Asosiasi Lembaga Sertifikasi Indonesia (ALSI) mendukung program Indonesian Sustainability Palm Oil (ISPO).
ALSI adalah organisasi yang beranggotakan Lembaga Penilaian Kesesuaian (LPK) dengan berorientasi kegiatan sertifikasi sistem manajemen, sertifikasi produk, sertifikasi personel, inspeksi dan laboratorium ini didirikan pada 4 Juli 1996.
Rismansyah Danasaputra Ketua ALSI mengatakan, asosiasi ini mempunyai peranan dan komitmen dalam mendukung penguatan ISPO yang digagas pemerintah. “ALSI dilibatkan menjadi anggota Tim Penilai ISPO dan penguatan ISPO yang dikoordinir oleh Kementerian Kordinator Perekonomian,” kata Rismansyah Seminar bertemakan ISPO dan Keberterimaan Pasar Global yang diselenggarakan Majalah SAWIT INDONESIA pada 29 Maret di Jakarta.
ALSI juga membangun kemitraan bersama Kementerian Pertanian, Kementerian Perdagangan, Kementerian Perindustrian, Kementerian Pariwisata, Kemnenterian Lingkungan Hidup dan Kehutanan dan Badan Standardisasi Nasional (BSN).
Untuk menjadi lembaga sertifikasi ISPO terbagi atas dua tahapan. Tahapan pertama yaitu Komite Akreditasi Nasional (KAN) melakukan pengujian guna mendapatkan akreditasi. KAN satu-satunya lembaga yang mempunyai kompetensi untuk melakukan penilaian. Kedua, mendapat pengakuan dari Komisi ISPO.
Rismansyah bercerita bahwa banyak permasalahan ISPO yang dihadapi Lembaga Sertifikasi. Pertama, masalah audit menyangkut kesiapan dokumen dan lapangan oleh perusahaan maupun petani sawit. “Kurangnya sosialisasi kepada perusahaan, akibatnya banyak yang belum mengetahui dan memahami ISPO,” terangnya.
Kemudian beberapa perizinan belum siap. “Tugas LS adalah memotret dokumen yang ada. Apakah cocok dengan aturan. Namun untuk meyelesaikan perizinan tidak mudah dan memakan waktu. Bahkan sampai dua tahun perizinan belum selesai, sehingga untuk melanjutkan ke tahap berikutnya itu sulit,” katanya.

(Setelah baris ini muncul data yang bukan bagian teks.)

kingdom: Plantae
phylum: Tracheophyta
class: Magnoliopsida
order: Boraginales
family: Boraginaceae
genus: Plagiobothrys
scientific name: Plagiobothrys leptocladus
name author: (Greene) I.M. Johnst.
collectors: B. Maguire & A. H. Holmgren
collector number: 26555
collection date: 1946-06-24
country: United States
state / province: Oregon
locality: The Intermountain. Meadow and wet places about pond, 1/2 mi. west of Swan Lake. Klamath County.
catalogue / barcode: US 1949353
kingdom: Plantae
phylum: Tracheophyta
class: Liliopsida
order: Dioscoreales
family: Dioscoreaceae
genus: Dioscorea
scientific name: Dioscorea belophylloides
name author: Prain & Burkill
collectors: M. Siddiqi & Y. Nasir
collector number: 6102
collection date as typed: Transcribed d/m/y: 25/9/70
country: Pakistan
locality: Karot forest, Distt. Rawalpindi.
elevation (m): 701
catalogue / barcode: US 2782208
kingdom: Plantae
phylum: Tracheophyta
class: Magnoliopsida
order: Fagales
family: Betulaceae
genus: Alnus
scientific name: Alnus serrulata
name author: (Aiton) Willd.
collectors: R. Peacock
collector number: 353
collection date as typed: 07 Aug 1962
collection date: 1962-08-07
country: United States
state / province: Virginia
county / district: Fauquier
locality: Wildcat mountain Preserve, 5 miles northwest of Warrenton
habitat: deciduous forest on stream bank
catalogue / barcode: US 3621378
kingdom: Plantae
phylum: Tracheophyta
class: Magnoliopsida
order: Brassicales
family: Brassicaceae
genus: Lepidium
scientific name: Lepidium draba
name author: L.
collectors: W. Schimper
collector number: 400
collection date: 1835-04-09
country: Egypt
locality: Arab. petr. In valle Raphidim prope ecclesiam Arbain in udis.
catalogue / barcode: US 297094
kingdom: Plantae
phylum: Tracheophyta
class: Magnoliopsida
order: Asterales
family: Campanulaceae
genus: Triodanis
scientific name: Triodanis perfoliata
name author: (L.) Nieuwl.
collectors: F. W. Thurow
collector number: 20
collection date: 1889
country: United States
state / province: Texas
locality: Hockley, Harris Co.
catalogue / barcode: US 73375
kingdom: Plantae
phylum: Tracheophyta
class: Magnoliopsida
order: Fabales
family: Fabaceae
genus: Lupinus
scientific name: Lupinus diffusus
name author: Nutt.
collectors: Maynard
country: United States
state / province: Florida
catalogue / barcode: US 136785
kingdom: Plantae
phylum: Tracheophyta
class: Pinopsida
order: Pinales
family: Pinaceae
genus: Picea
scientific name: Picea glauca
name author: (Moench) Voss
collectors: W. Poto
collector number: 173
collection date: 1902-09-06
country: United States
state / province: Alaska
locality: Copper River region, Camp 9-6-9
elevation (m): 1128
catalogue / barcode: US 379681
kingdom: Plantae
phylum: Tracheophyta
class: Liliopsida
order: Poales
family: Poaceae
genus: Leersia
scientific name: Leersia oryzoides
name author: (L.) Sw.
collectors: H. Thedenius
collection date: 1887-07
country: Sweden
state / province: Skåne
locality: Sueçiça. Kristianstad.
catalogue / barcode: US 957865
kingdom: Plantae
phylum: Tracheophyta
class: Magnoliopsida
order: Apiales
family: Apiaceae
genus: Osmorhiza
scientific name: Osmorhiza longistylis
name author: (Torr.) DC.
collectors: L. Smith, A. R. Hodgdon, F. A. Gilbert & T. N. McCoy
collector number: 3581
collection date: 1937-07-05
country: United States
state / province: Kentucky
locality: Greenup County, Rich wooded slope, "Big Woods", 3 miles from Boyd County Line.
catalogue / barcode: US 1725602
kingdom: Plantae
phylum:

Dia menambahkan, perusahaan sawit besar didukung tim audit internal mumpuni yang berjumlah antara 5 – 10 anggota audit internal. “Tujuannya mempermudah perizinan dengan anak usahanya. Perusahaan besar soal regulasi relatif clear,” ujar Rismasyah.
Berbeda dengan perusahaan kecil yang manajemennya belum lengkap, sehingga relatif berpotensi macet dalam mengurus ISPO. “Apalagi petani semakin sulit, karena mengurus Surat Tanda Daftar Budidaya (STDB) butuh waktu lama dengan biaya cukup mahal,” ujar Rismansyah.
Dia mencontohkan, ALSI pernah mengaudit petani swadaya di Jambi di bawah pembinaan pemerintah daerah. Dari hasil temuan tersebut, ada satu kelompok dengan jumlah petani sebanyak 20 orang dalam kurun waktu sebulan sudah selesai pengurusan STDB. “Kuncinya adalah komitmen mengurus perizinan,” bebernya.